Photos: Goose habitat in NPR-A

Black brant geese congregate at the Teshekpuk Lake Special Area to shed their worn-out flight feathers. The geese have altered their distribution on the North Slope to take advantage of new and favorable habitat along the Arctic Ocean shore.
Tyler Lewis / USGS
Rapid coastal erosion, aided by scarcity of sea ice, has exposed the ice-rich permafrost beneath the active layer just below the surface that the Teshekpuk Lake Special Area of the National Petroleum Reserve in Alaska.
Brandt Meixell / USGS
Geese, with digestive systems that are simpler than those of caribou, prefer the coastal plants because they have high protein content but less fiber than the uplands tundra.
Brandt Meixell / USGS
Inside the buried peat are remnants of old uplands vegetation that has been replaced by the salt-tolerant plants.
Brandt Meixell / USGS
A patch of land shows the difference in vegetation. On the left are the low-biomass, high-protein, salt-tolerant plants, preferred by geese, that are thriving as permafrost thaws and erosion eats away shorelines; on the right are the high-biomass, salt-intolerant tundra plants on which caribou forage.
Brandt Meixell / USGS
Soil core obtained from existing goose grazing lawn along the Smith River in the Teshekpuk Lake Special Area of the National Petroleum Reserve - Alaska. Buried peat layer broken open. Closer examination of the buried peat layer demonstrates that non-salt-tolerant vegetation from the past was buried in sediment which now supports high-quality goose forage.
Brandt Meixell / USGS
USGS Biologist Brandt Meixell and other scientists spend summers in the National Petroleum Reserve, where they are monitoring changes in plants and in goose behavior.
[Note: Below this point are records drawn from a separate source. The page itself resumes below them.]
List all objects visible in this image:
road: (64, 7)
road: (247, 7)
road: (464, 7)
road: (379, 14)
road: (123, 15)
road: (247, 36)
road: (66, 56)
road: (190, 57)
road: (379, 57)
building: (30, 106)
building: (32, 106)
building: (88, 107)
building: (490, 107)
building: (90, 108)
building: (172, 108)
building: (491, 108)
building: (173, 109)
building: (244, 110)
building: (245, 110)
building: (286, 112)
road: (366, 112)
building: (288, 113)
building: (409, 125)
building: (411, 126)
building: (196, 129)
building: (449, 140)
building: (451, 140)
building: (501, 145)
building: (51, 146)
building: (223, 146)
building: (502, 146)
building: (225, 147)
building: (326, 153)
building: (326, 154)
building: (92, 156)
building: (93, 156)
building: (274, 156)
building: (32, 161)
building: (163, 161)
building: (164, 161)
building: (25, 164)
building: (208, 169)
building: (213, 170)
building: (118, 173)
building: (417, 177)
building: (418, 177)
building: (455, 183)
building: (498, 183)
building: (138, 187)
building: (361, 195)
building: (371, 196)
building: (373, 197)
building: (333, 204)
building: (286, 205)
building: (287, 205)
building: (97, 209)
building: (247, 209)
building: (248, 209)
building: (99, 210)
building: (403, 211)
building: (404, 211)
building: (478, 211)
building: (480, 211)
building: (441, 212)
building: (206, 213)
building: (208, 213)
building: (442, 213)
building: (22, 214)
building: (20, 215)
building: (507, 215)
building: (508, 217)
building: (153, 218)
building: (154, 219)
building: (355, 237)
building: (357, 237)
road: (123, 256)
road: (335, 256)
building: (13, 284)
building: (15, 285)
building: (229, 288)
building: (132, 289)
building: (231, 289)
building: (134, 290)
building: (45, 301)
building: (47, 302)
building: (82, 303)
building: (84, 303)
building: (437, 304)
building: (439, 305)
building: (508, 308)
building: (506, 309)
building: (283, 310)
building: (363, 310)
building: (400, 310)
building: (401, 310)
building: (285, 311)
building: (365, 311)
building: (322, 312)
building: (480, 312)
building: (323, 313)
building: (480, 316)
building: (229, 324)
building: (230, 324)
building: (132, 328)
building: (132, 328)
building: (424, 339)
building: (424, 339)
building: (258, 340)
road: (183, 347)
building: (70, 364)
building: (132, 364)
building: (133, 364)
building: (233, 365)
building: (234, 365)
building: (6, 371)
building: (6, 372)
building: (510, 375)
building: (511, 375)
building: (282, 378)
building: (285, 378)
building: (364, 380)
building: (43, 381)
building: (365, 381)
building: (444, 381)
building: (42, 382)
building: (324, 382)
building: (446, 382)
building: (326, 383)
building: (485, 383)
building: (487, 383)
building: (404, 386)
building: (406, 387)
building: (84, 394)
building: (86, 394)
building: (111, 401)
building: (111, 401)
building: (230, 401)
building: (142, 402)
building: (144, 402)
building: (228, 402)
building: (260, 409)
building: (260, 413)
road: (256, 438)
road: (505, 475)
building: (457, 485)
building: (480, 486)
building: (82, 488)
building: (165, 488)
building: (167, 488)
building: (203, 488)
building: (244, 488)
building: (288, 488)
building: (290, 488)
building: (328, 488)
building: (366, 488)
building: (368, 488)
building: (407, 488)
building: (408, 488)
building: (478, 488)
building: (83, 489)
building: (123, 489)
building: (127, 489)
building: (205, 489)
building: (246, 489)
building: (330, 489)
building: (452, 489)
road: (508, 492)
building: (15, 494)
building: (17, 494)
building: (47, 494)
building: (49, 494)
They are doing some experiments to see what happens when tundra is cooled by shade or heated by greenhouse structures.
Laura Tennant / USGS
Yereth Rosen

Diminished Arctic sea ice and thawing permafrost, phenomena that reinforce the climate change cycle and perpetuate the region’s warming trend, are not bad for all creatures of the north, a new study has found.

On Alaska’s North Slope, the changes have proved good for geese, according to a new study by scientists from the U.S. Geological Survey and the University of Alaska and published in the latest issue of Environmental Research Letters.

Brant -- a type of small, dark goose that winters in Baja Mexico and migrates each spring to Alaska -- are thriving on the changing North Slope coastline, the scientists found.

“Essentially, it looks like the brant population has grown both in numbers and in range,” said Paul Flint, a USGS wildlife biologist and study co-author.